Segment Start: The data

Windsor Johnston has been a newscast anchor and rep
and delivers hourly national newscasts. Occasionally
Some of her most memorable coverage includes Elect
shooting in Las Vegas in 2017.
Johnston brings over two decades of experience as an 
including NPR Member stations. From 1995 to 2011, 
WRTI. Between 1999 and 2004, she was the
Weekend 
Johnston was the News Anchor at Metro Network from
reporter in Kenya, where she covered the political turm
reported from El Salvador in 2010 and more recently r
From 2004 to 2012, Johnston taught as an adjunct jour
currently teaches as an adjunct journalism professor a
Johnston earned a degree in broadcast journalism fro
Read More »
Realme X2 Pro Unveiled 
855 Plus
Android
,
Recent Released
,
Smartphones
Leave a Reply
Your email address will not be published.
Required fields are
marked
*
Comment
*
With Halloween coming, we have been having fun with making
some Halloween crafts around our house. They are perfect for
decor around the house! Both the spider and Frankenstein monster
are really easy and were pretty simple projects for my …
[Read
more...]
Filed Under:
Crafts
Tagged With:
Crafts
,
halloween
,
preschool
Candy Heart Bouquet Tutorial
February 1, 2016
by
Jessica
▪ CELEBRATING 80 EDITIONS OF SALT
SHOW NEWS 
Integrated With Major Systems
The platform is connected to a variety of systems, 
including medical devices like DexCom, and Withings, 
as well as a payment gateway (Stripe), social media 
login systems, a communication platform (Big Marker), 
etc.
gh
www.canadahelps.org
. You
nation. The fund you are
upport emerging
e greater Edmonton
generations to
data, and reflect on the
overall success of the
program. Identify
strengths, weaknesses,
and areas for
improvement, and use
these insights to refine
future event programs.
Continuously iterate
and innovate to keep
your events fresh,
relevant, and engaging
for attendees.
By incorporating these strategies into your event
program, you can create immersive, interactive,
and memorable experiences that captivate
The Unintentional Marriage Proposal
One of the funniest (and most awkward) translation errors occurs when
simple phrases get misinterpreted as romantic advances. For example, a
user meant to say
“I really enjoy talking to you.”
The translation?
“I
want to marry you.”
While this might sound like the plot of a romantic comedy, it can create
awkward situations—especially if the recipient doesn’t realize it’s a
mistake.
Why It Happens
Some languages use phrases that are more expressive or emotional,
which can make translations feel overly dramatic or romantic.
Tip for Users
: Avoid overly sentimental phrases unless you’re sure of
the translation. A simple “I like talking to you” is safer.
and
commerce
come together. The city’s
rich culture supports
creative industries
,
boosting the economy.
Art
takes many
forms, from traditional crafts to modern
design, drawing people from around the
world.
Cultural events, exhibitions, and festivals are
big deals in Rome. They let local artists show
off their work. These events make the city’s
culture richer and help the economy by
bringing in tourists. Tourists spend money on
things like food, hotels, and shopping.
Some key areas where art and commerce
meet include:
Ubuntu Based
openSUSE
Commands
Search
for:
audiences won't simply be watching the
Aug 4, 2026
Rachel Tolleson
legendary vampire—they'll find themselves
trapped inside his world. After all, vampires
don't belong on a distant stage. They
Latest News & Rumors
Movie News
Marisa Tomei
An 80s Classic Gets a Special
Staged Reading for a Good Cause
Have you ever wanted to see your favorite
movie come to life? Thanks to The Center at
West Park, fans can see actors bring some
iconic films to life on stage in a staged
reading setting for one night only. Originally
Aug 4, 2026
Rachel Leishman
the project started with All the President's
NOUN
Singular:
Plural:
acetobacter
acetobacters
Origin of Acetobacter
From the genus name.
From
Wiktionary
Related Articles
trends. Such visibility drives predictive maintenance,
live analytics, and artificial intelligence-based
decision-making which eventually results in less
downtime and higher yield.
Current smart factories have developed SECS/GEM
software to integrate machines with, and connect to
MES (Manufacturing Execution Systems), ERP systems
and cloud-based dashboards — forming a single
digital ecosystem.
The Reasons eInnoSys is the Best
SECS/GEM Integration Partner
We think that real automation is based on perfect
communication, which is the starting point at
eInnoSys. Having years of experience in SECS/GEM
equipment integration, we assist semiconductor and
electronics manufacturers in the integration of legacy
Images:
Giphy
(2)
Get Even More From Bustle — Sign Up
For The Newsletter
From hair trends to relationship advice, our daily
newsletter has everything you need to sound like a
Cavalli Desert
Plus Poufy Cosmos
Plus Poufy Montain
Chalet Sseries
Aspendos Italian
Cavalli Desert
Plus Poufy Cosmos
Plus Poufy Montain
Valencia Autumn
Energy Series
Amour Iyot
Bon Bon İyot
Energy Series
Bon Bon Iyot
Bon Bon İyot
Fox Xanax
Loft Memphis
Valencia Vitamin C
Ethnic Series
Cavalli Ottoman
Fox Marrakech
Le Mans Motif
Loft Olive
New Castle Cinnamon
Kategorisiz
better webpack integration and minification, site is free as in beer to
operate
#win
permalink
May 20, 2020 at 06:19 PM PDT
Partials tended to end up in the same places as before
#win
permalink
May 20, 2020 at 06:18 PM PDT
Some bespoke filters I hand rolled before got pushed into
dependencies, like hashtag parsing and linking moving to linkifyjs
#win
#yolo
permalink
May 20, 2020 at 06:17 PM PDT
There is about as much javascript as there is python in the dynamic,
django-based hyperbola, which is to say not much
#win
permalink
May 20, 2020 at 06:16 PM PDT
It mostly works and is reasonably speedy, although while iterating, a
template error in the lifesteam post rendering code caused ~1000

Segment End: The data

Job item: Give back the data above exactly as it appears.

Solution to this problem:
Windsor Johnston has been a newscast anchor and rep
and delivers hourly national newscasts. Occasionally
Some of her most memorable coverage includes Elect
shooting in Las Vegas in 2017.
Johnston brings over two decades of experience as an 
including NPR Member stations. From 1995 to 2011, 
WRTI. Between 1999 and 2004, she was the
Weekend 
Johnston was the News Anchor at Metro Network from
reporter in Kenya, where she covered the political turm
reported from El Salvador in 2010 and more recently r
From 2004 to 2012, Johnston taught as an adjunct jour
currently teaches as an adjunct journalism professor a
Johnston earned a degree in broadcast journalism fro
Read More »
Realme X2 Pro Unveiled 
855 Plus
Android
,
Recent Released
,
Smartphones
Leave a Reply
Your email address will not be published.
Required fields are
marked
*
Comment
*
With Halloween coming, we have been having fun with making
some Halloween crafts around our house. They are perfect for
decor around the house! Both the spider and Frankenstein monster
are really easy and were pretty simple projects for my …
[Read
more...]
Filed Under:
Crafts
Tagged With:
Crafts
,
halloween
,
preschool
Candy Heart Bouquet Tutorial
February 1, 2016
by
Jessica
▪ CELEBRATING 80 EDITIONS OF SALT
SHOW NEWS 
Integrated With Major Systems
The platform is connected to a variety of systems, 
including medical devices like DexCom, and Withings, 
as well as a payment gateway (Stripe), social media 
login systems, a communication platform (Big Marker), 
etc.
gh
www.canadahelps.org
. You
nation. The fund you are
upport emerging
e greater Edmonton
generations to
data, and reflect on the
overall success of the
program. Identify
strengths, weaknesses,
and areas for
improvement, and use
these insights to refine
future event programs.
Continuously iterate
and innovate to keep
your events fresh,
relevant, and engaging
for attendees.
By incorporating these strategies into your event
program, you can create immersive, interactive,
and memorable experiences that captivate
The Unintentional Marriage Proposal
One of the funniest (and most awkward) translation errors occurs when
simple phrases get misinterpreted as romantic advances. For example, a
user meant to say
“I really enjoy talking to you.”
The translation?
“I
want to marry you.”
While this might sound like the plot of a romantic comedy, it can create
awkward situations—especially if the recipient doesn’t realize it’s a
mistake.
Why It Happens
Some languages use phrases that are more expressive or emotional,
which can make translations feel overly dramatic or romantic.
Tip for Users
: Avoid overly sentimental phrases unless you’re sure of
the translation. A simple “I like talking to you” is safer.
and
commerce
come together. The city’s
rich culture supports
creative industries
,
boosting the economy.
Art
takes many
forms, from traditional crafts to modern
design, drawing people from around the
world.
Cultural events, exhibitions, and festivals are
big deals in Rome. They let local artists show
off their work. These events make the city’s
culture richer and help the economy by
bringing in tourists. Tourists spend money on
things like food, hotels, and shopping.
Some key areas where art and commerce
meet include:
Ubuntu Based
openSUSE
Commands
Search
for:
audiences won't simply be watching the
Aug 4, 2026
Rachel Tolleson
legendary vampire—they'll find themselves
trapped inside his world. After all, vampires
don't belong on a distant stage. They
Latest News & Rumors
Movie News
Marisa Tomei
An 80s Classic Gets a Special
Staged Reading for a Good Cause
Have you ever wanted to see your favorite
movie come to life? Thanks to The Center at
West Park, fans can see actors bring some
iconic films to life on stage in a staged
reading setting for one night only. Originally
Aug 4, 2026
Rachel Leishman
the project started with All the President's
NOUN
Singular:
Plural:
acetobacter
acetobacters
Origin of Acetobacter
From the genus name.
From
Wiktionary
Related Articles
trends. Such visibility drives predictive maintenance,
live analytics, and artificial intelligence-based
decision-making which eventually results in less
downtime and higher yield.
Current smart factories have developed SECS/GEM
software to integrate machines with, and connect to
MES (Manufacturing Execution Systems), ERP systems
and cloud-based dashboards — forming a single
digital ecosystem.
The Reasons eInnoSys is the Best
SECS/GEM Integration Partner
We think that real automation is based on perfect
communication, which is the starting point at
eInnoSys. Having years of experience in SECS/GEM
equipment integration, we assist semiconductor and
electronics manufacturers in the integration of legacy
Images:
Giphy
(2)
Get Even More From Bustle — Sign Up
For The Newsletter
From hair trends to relationship advice, our daily
newsletter has everything you need to sound like a
Cavalli Desert
Plus Poufy Cosmos
Plus Poufy Montain
Chalet Sseries
Aspendos Italian
Cavalli Desert
Plus Poufy Cosmos
Plus Poufy Montain
Valencia Autumn
Energy Series
Amour Iyot
Bon Bon İyot
Energy Series
Bon Bon Iyot
Bon Bon İyot
Fox Xanax
Loft Memphis
Valencia Vitamin C
Ethnic Series
Cavalli Ottoman
Fox Marrakech
Le Mans Motif
Loft Olive
New Castle Cinnamon
Kategorisiz
better webpack integration and minification, site is free as in beer to
operate
#win
permalink
May 20, 2020 at 06:19 PM PDT
Partials tended to end up in the same places as before
#win
permalink
May 20, 2020 at 06:18 PM PDT
Some bespoke filters I hand rolled before got pushed into
dependencies, like hashtag parsing and linking moving to linkifyjs
#win
#yolo
permalink
May 20, 2020 at 06:17 PM PDT
There is about as much javascript as there is python in the dynamic,
django-based hyperbola, which is to say not much
#win
permalink
May 20, 2020 at 06:16 PM PDT
It mostly works and is reasonably speedy, although while iterating, a
template error in the lifesteam post rendering code caused ~1000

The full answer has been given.